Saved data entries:
* * *

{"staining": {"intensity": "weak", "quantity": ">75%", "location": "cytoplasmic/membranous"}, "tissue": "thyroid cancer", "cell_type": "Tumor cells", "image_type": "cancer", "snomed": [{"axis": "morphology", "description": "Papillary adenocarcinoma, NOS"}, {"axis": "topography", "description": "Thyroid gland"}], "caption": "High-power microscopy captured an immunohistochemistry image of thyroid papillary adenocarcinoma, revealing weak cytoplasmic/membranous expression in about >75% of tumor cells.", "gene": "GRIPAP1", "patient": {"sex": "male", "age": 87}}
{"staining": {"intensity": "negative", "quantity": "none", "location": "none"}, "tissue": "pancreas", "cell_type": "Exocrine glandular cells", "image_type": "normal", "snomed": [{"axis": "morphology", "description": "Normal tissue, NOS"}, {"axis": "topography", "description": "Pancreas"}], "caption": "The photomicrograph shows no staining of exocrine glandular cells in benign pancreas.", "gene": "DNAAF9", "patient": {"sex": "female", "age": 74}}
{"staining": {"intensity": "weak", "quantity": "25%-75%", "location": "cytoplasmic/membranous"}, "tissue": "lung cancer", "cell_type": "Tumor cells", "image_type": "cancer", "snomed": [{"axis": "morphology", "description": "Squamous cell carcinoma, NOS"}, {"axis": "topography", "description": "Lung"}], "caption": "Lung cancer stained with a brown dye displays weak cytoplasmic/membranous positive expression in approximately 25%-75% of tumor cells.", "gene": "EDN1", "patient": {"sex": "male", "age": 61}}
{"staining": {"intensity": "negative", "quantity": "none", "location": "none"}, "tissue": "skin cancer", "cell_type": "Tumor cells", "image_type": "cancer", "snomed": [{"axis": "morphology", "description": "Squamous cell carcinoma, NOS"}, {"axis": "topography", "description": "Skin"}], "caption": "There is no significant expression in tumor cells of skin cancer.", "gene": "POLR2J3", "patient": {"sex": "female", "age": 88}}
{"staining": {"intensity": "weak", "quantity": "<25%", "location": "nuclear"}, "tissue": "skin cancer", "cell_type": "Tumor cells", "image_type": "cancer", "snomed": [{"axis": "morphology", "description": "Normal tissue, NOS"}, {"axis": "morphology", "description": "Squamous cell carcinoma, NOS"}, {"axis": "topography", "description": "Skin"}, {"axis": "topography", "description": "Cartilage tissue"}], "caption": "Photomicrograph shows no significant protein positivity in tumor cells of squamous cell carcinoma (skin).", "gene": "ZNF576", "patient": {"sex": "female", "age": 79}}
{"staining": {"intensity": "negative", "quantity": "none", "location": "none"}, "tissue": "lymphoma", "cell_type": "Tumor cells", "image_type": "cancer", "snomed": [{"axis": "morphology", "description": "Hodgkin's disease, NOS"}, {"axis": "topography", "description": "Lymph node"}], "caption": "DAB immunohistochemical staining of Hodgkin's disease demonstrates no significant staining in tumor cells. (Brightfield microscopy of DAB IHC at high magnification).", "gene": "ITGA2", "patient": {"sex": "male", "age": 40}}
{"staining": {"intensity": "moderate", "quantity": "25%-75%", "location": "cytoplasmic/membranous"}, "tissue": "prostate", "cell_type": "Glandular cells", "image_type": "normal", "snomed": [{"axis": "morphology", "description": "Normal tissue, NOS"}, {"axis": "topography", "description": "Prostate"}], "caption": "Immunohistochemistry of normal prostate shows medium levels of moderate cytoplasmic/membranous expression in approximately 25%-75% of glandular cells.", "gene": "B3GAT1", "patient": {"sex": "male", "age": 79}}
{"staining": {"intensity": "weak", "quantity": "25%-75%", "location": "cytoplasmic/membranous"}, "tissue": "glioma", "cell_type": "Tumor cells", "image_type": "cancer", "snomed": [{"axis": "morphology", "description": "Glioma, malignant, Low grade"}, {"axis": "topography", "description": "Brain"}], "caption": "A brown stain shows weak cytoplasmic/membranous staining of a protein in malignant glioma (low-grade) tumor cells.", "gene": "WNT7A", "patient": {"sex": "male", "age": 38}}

* * *

__INSTRUCTIONS FOR THE TASK__.
Reproduce only the lines above spanning from the line containing "is no significant" through the line containing "shows no significant", word for word.

__RESPONSE__.
{"staining": {"intensity": "negative", "quantity": "none", "location": "none"}, "tissue": "skin cancer", "cell_type": "Tumor cells", "image_type": "cancer", "snomed": [{"axis": "morphology", "description": "Squamous cell carcinoma, NOS"}, {"axis": "topography", "description": "Skin"}], "caption": "There is no significant expression in tumor cells of skin cancer.", "gene": "POLR2J3", "patient": {"sex": "female", "age": 88}}
{"staining": {"intensity": "weak", "quantity": "<25%", "location": "nuclear"}, "tissue": "skin cancer", "cell_type": "Tumor cells", "image_type": "cancer", "snomed": [{"axis": "morphology", "description": "Normal tissue, NOS"}, {"axis": "morphology", "description": "Squamous cell carcinoma, NOS"}, {"axis": "topography", "description": "Skin"}, {"axis": "topography", "description": "Cartilage tissue"}], "caption": "Photomicrograph shows no significant protein positivity in tumor cells of squamous cell carcinoma (skin).", "gene": "ZNF576", "patient": {"sex": "female", "age": 79}}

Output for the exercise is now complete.